Speech on Safeguarding and Improving the Role of Hong Kong as an International Financial Centre

The Motion today is on safeguarding and improving the role of Hong Kong as an international financial centre. Whilst looking forward to insights from learned colleagues, I shall focus on regulation.

Five years ago, failure of Lehman Brothers in America triggered off a global financial tsunami. In Hong Kong, Lehman’s “minibond” incident brought about complaints against deceptive selling by financial institutions. This Council then resolved to establish a Select Committee entrusted with statutory powers and privileges to investigate and I joined. The investigation lasted for four years and the Select Committee met on almost all Tuesdays and Fridays in the morning. At public hearings, government officials, HKMA officers, SFC officers and senior management of financial institutions were called to testify, including then Chief Executives of HKMA (Yam) and SFC (Wheatley). The Committee released its report last year with many recommendations for improvement.

Actually, both HKMA and SFC were shaken by the incident, and their principal officers were criticized and shocked. Both Yam and Wheatley left before the investigation was completed. HKMA and SFC introduced tens of remedies while our investigation was in progress, including 19 measures of HKMA on better supervision and investor protection and codes of SFC on non-list structural investment, etc. Besides, the Government and other supervisory authorities also introduced similar measures, including Guidelines on Conduct Requirements for Registered Intermediaries of MPFA and Disclosure of Commissions of Intermediaries of OCI. As regulatory requirements increase and intensify, sale at financial institutions or by intermediaries is also becoming overly complex.

A financial centre must be innovative and responsive to market demand. It is a prerequisite. However, supervisory authorities in Hong Kong are getting tougher on selling, and approval process is getting longer. They are obstructing the pace of financial market development. To my understanding, certain quasi-financial products only took less than two months to approve in Singapore but the same has remained outstanding after nine months in Hong Kong. Worst still, these are not isolated cases but indicative of trend. Moreover, a foreign financial institution has been applying for licence for years. It is inconceivable, isn’t it? I am told by certain institutions that they are turning their back against Hong Kong because it is too tedious to obtain licence here. Financial institutions are not alone. Consumers are equally frustrated. One of the regulators once made a proposal under which more than 10 signatures on the application form would be required from an insurer. Such measures are nuisance to consumers but unhelpful to regulation.

Frankly, timing matters in any product launch. It is known as “time to market”. Such conservative attitude of supervisory authorities is anti-market and destructive to Hong Kong as a financial centre. Singaporean authorities are equally strict as Hong Kong in supervisory standards. Why could they make swift approvals but we could not? Apparently, it is a matter of people and mindset. I am convinced that the financial market in Hong Kong is over-regulated to protect not only consumers but also seniors of the regulators themselves.

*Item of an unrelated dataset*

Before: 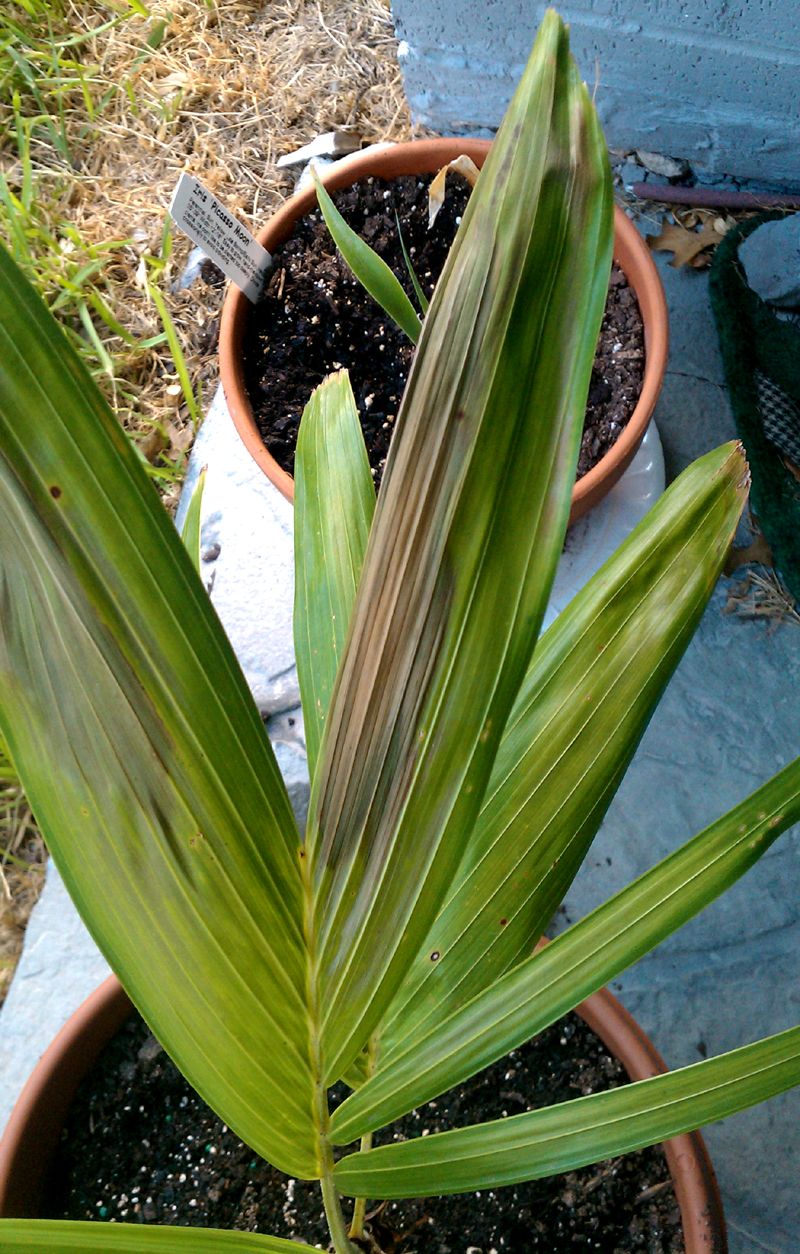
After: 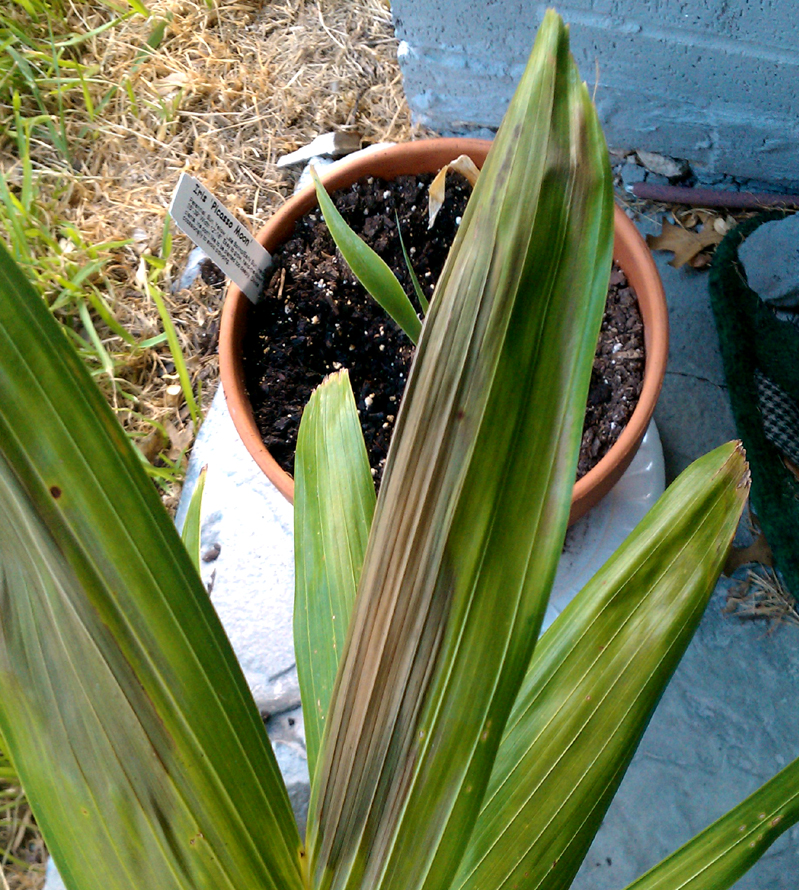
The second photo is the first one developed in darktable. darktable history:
crop: right 0.001%, bottom 28.949%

As I said earlier, supervisory authorities were shaken by the Lehman minbond incident. It is fully appreciated that practical measures are imminent to address public aspirations. Unfortunately, our authorities have overdone, failing to strike the right balance between regulation and development. No wonder the public is skeptical that these authorities are trying to relegate all responsibilities to financial institutions, salesmen and consumers. If anything goes astray, well-paid senior bureaucrats would stay away from the storm. They would avoid criticism and stay in power. It is a safe formula, isn’t it? However, Hong Kong is paying the price of competitiveness of the financial market.

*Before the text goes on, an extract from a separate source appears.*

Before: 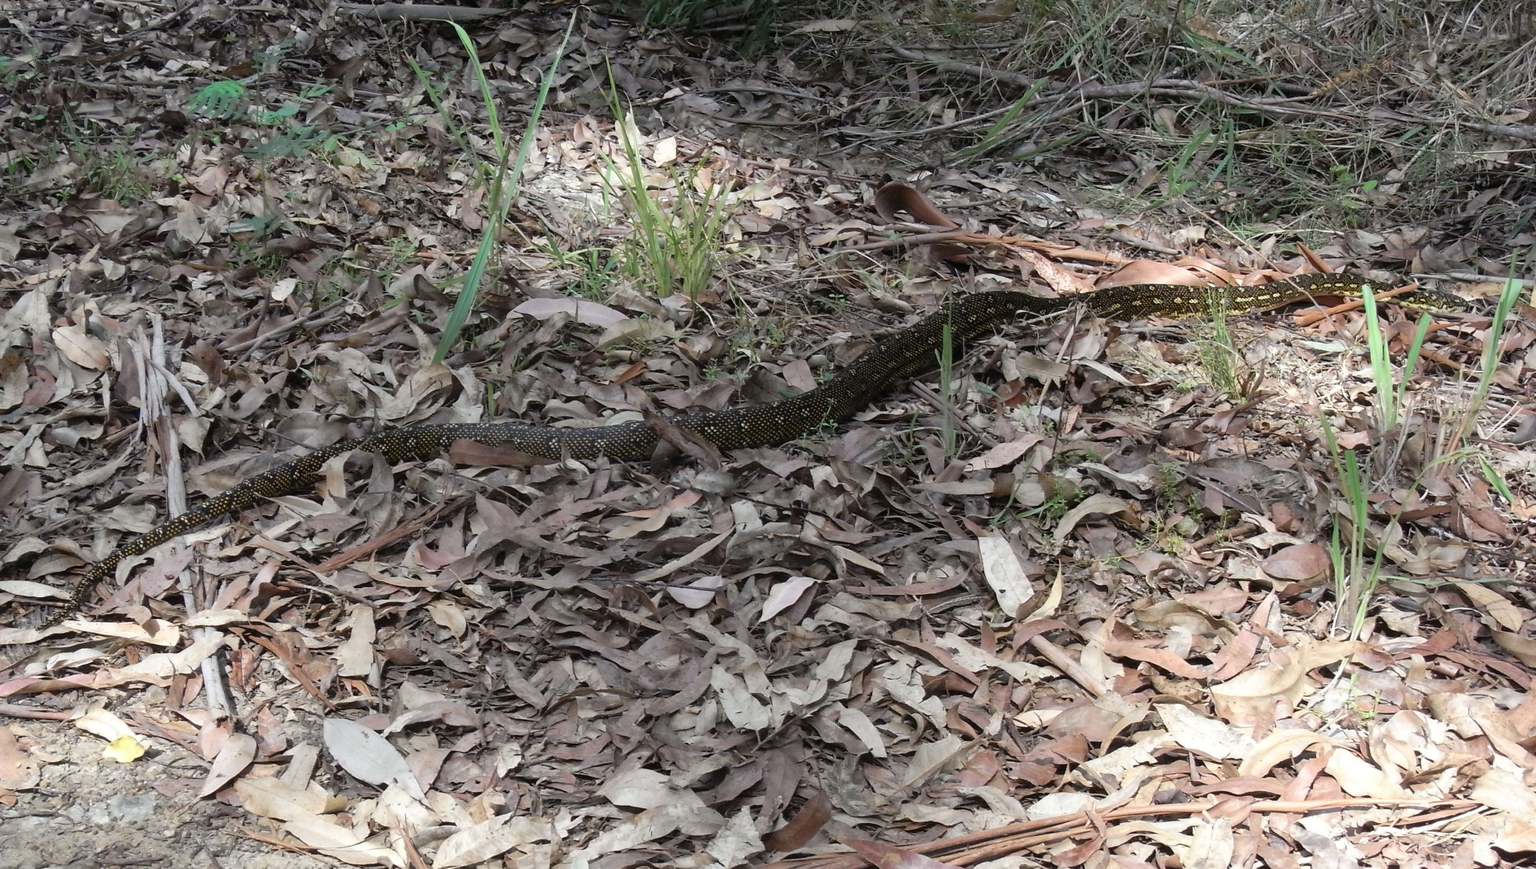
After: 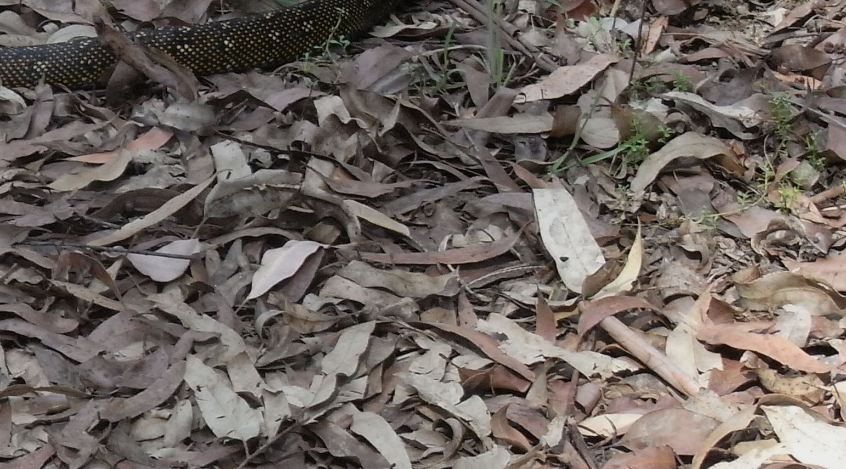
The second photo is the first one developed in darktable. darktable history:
crop: left 37.086%, top 45.166%, right 20.587%, bottom 13.376%
exposure: exposure -0.257 EV, compensate highlight preservation false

Such psychology is unsustainable and Hong Kong financial market would lose business to rivals. I ask the Government to critically review its mindset and find the right balance between regulation and development for our financial market. Moreover, regulators should realize that they are the locomotive of the “train” known as market. They have to step on the brake to decelerate or pedal to accelerate as circumstances demand. If not, we might simply standstill and would be taken over by rivals.

Finally, I would like to add that the Financial Development Council is the right step ahead. May it turn a deaf ear to noises and set new directions in financial services for Hong Kong not before too long, particularly removal of undue constraints in entry to the Mainland market. The financial industry has high expectations on the FDC to lead us on to a new path.